==== Data extracts ====

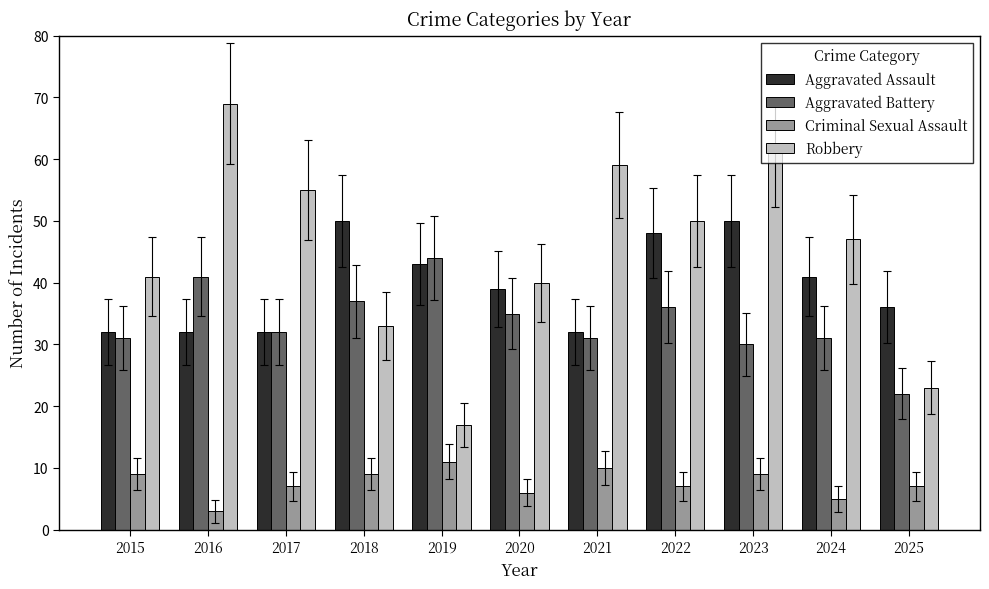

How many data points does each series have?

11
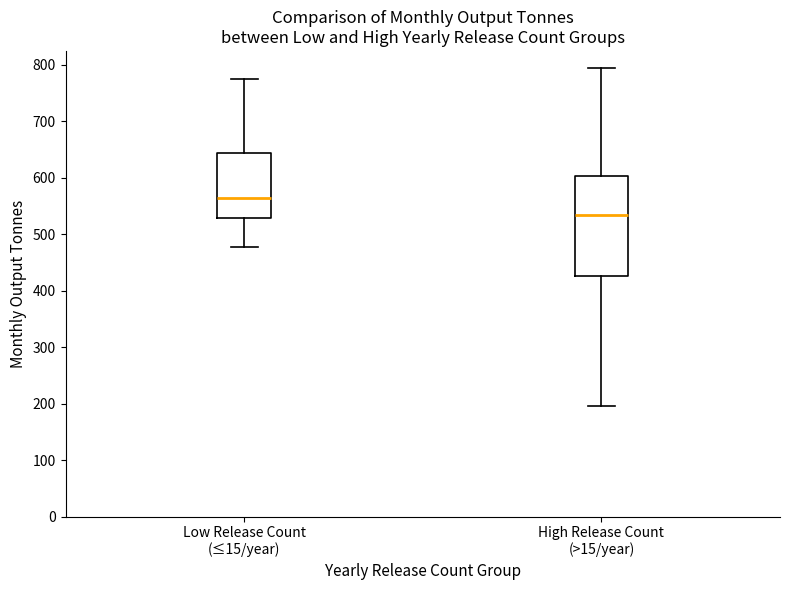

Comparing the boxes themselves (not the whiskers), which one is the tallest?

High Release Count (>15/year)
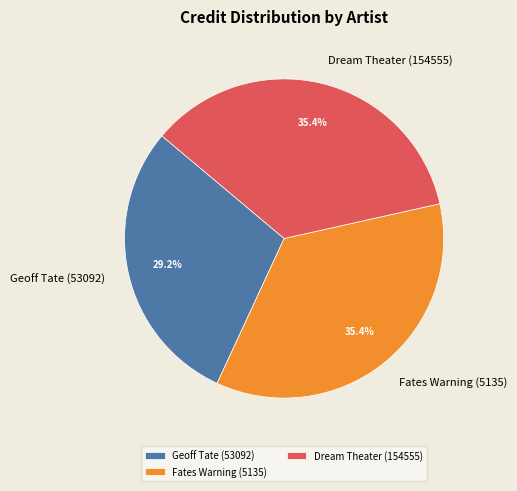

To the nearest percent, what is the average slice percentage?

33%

====

# [Exercise prompt]
Copy out every line of the data above word for word, leaving out the pictures.

# [Written answer]
How many data points does each series have?

11

Comparing the boxes themselves (not the whiskers), which one is the tallest?

High Release Count (>15/year)

To the nearest percent, what is the average slice percentage?

33%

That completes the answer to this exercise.